さて次の動物は?指示に従って柵の前に立つと…あれ?いるはずの動物が見当たらない。Zöeの説明によると、ここはヒヒの柵なのだが、夜の時間は小屋の中に入って出てこないとのこと。そこで、私たちはZöeからとっても遊び心のある指示を受けることになる。柵の前には黄色いポールと、そこから2メートル程の位置に赤いポールが立っている。「黄色いポールより内側に立ってください」と指示に従って行くと、グループ内の半分の人が黄色のポール、残りの半分は赤いポール側に立っているではないか。
赤いポール側の人たちは、どうやら黄色いポール側の私たちをじっと見つめているようだ。私は黄色いポール側の人間になっているので、赤いポール側の人たちが何を聞いているのか知ることができない。とそのとき、Zöeから「しゃがんで空を向いて口を開け、腕を上下に動かしてください」との指示が下った。私たち黄色いポール側の人間は指示通りにしゃがんで空を見上げ、腕を上下に動かす。そうか!本物のヒヒがいない代わりに、私たちがヒヒになったのだ。

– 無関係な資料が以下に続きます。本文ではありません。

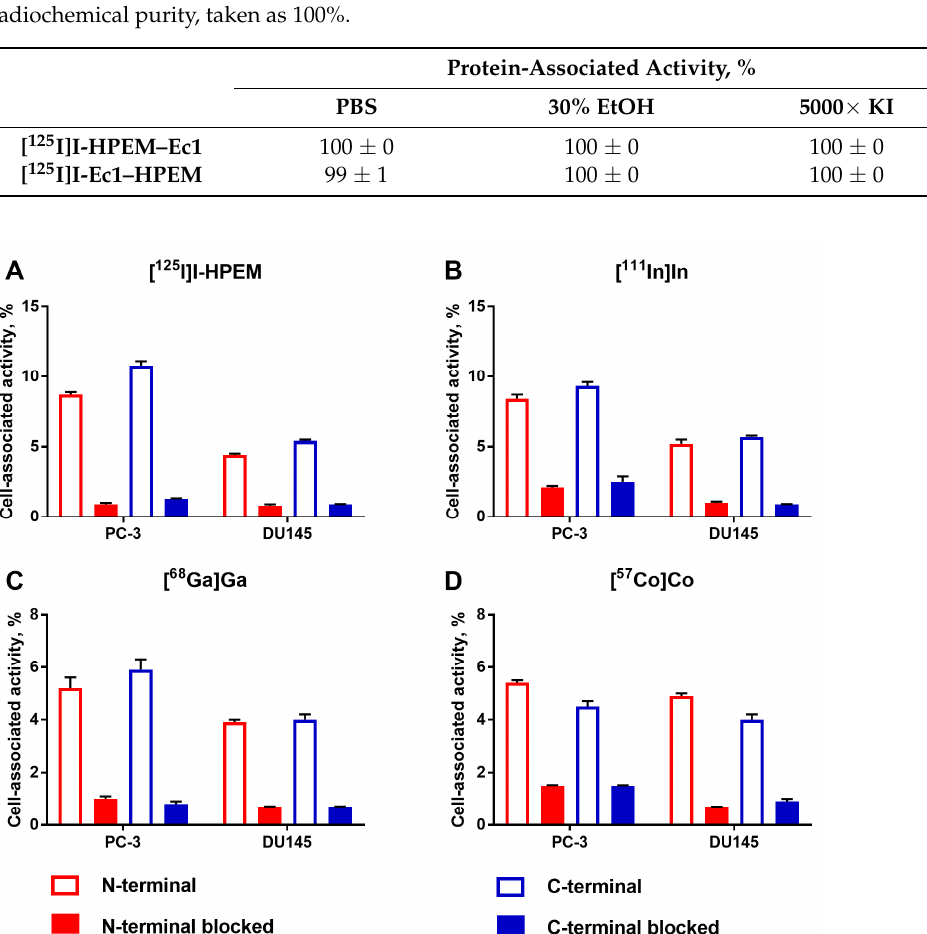
Table 3. In vitro stability of radioiodinated Ec1 conjugates. The conjugates were incubated for 3 h with 30% ethanol or with a 5000-fold molar excess of KI in PBS and compared to PBS control. Analysis was performed in duplicates. The values for each conjugate were normalized to its starting radiochemical purity, taken as 100%.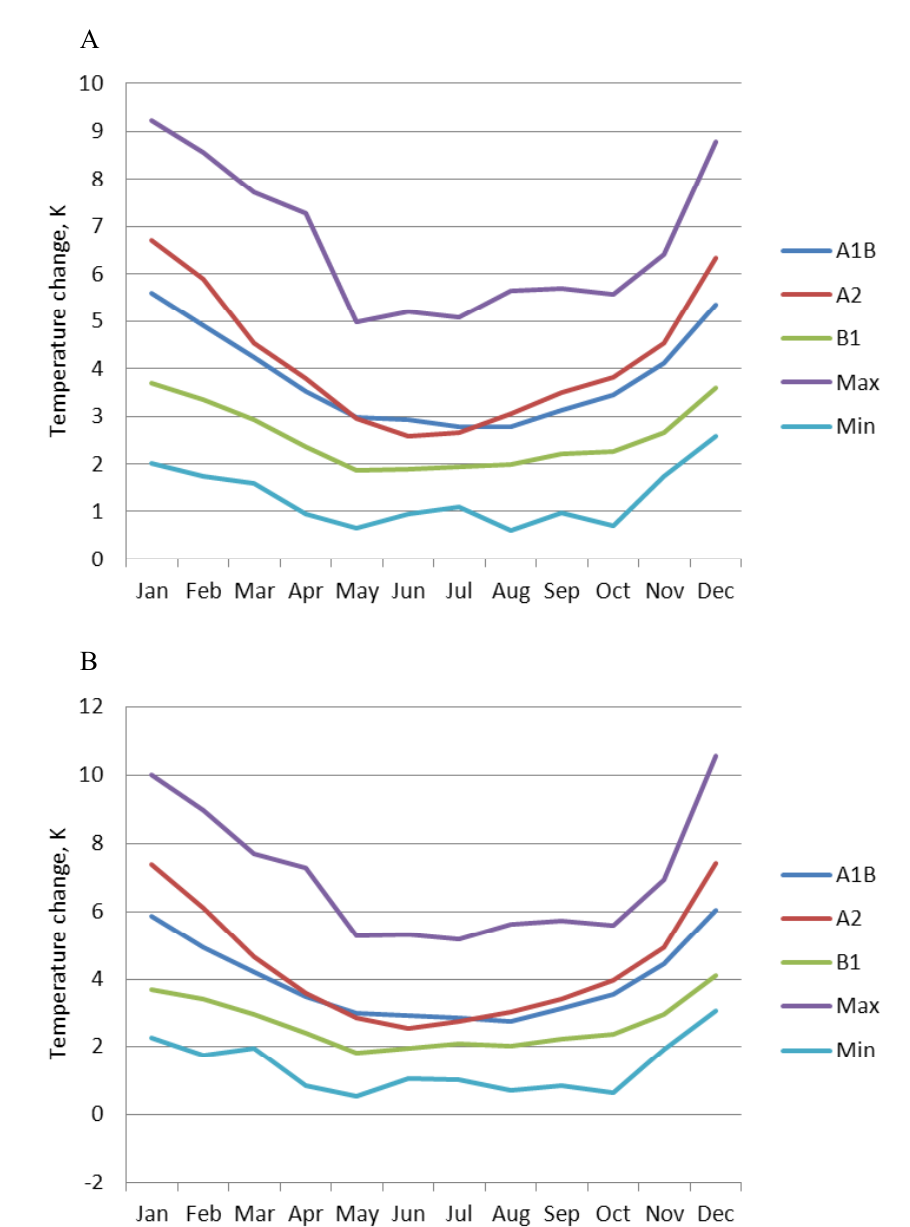
Fig. 4. Multi-model mean annual curves of monthly mean temperature changes for 2070(cid:150)2099 (in comparison with the 1961(cid:150) 1990 baseline period) in western Estonia ( A ) and in eastern Estonia ( B ) using three SRES emission scenarios and 12 selected GCM outputs together with the absolute maximum and minimum estimates of these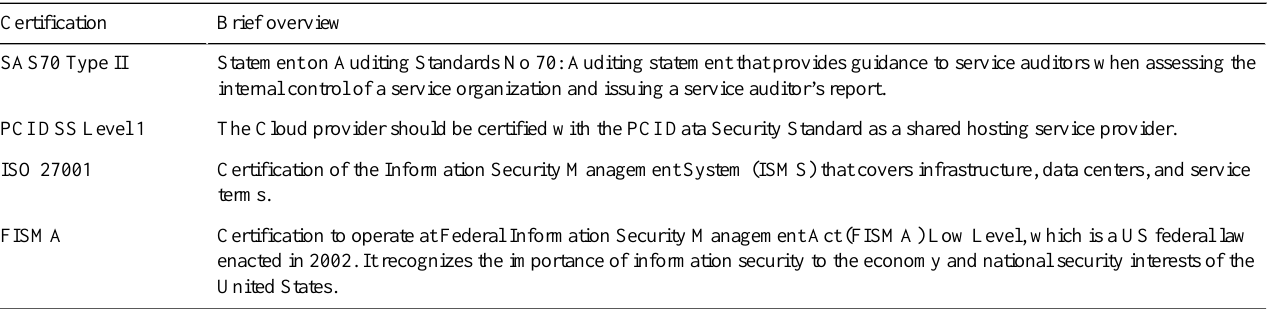
Table 3. Third-party certifications of the Cloud provider. Brief overviewCertification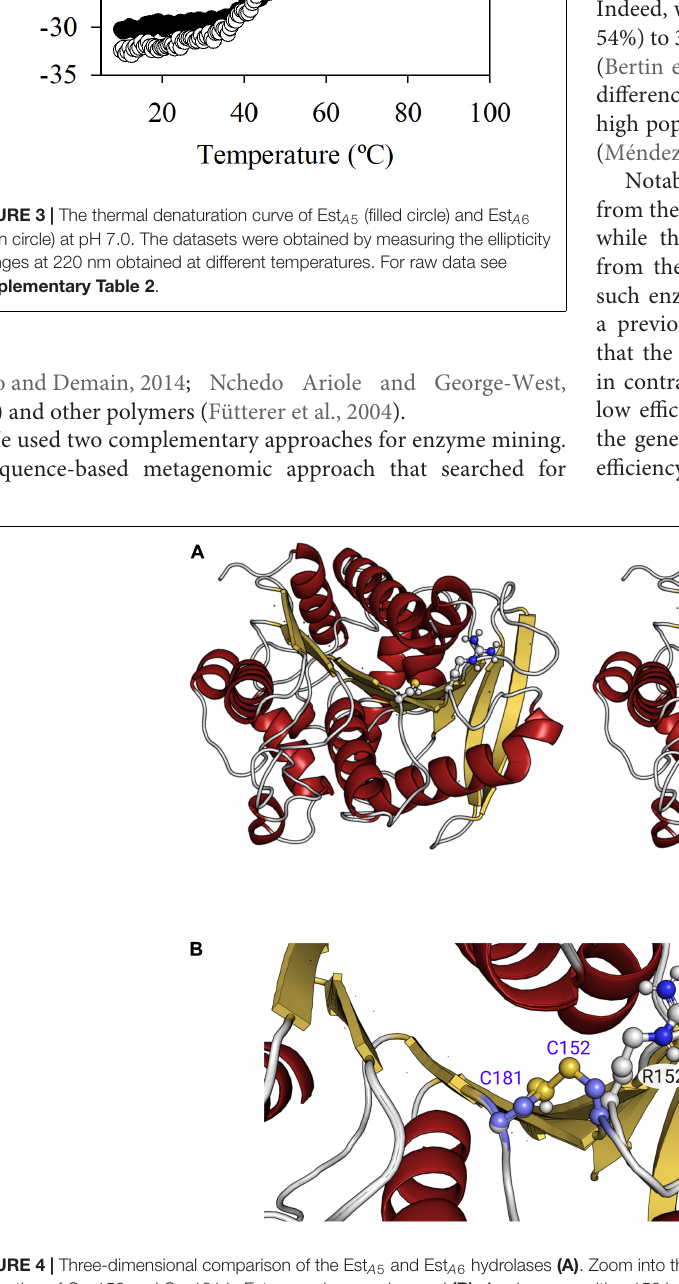
FIGURE 4 | Three-dimensional comparison of the Est A 5 and Est A 6 hydrolases (A) . Zoom into the region that is different between both proteins, where the possible interaction of Cys152 and Cys181 in Est A 6 can be seen in panel (B) . As shown, position 152 is occupied by Arg in Est A 5 instead. Figure has been created using PMOL(TM)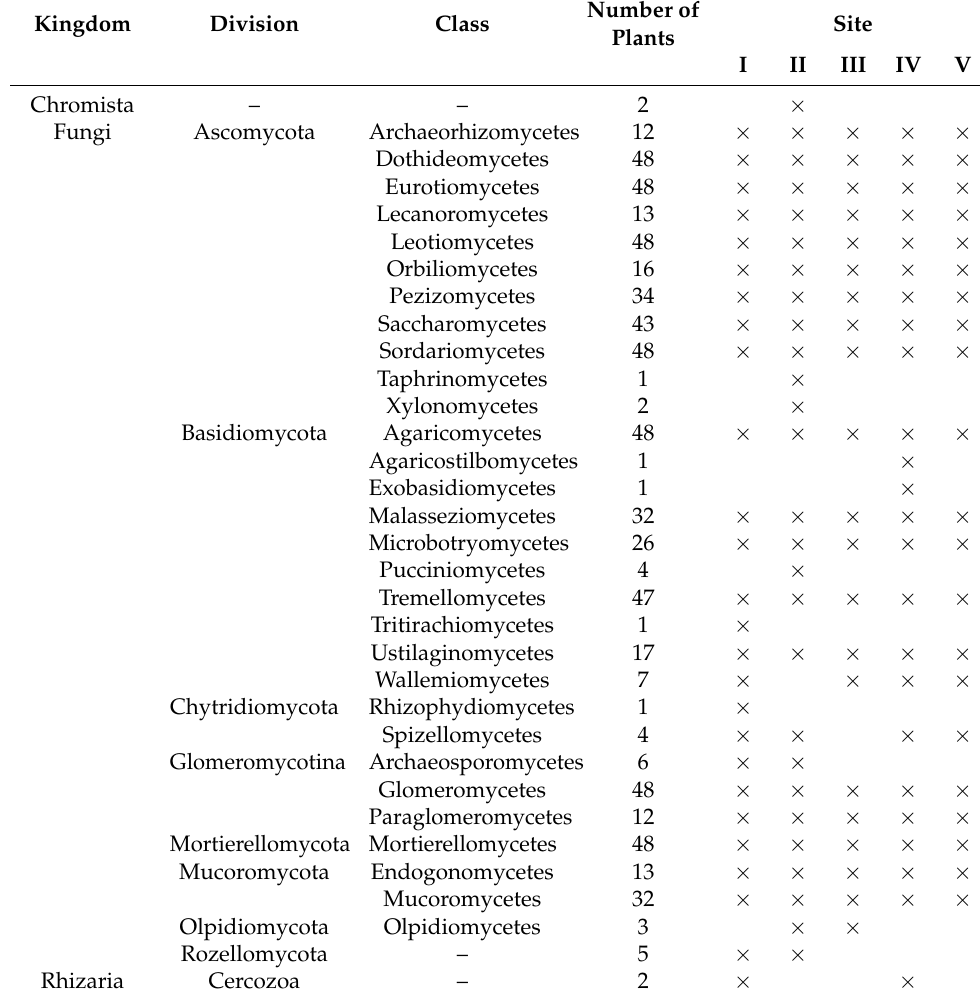
Table 1. Overview of the different classes of endophytes identified from Elymus repens roots from all sites. It lists the number of plants that contained each fungal class and in how many sites the class was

赤いポール側の人間はこちらを冷静にじっと見ている。おそらく彼らが聞いていた内容は「ヒヒが小屋に入って出てこないので代わりに彼らがヒヒになります。ヒヒの特徴は~」といったことであろう。第三者が見たら実に異様なシチュエーションだ。ヒヒの真似をし終わったあとは皆、何も言わずに目を合わせながら照れくさそうに笑っていた。なんだかさっきまで知らなかった人達なのに一瞬、他人ではなくなった気がした。
パーソナルガイドでもあり、優れたオーガナイザーでもある
その後シマウマを経てついに念願のキリンを目の前で見ることができた。沈みかけた夕日を背景に2匹のキリンが寄り添いながら優雅に歩いている。彼らはとてもリラックスしているようだ。その光景を目の前に、Zöeからはとても心地のよい音楽が聞こえている。すっかり童心に戻ってしまった。そして、ここでもパーソナルガイドを利用した遊びが。「右を向いてそのまま歩いていき、私が10秒数え終わったらその場で止まってください」と言われ、その通りに止まると参加者が2メートル間隔ぐらいできれいに配置されている。しばし一人の空間で、薄暗くなった空を見上げながら、人間とは、動物とは、地球とはなどと色々なことを考えた。最後は参加者全員が園の中心にあるメリーゴーランドに集合。他のグループも違う方向から同じタイミングでやってくる。全員の目は子供のように輝いていた。そして何十年ぶりかにメリーゴーランドに乗ってツアーは終了。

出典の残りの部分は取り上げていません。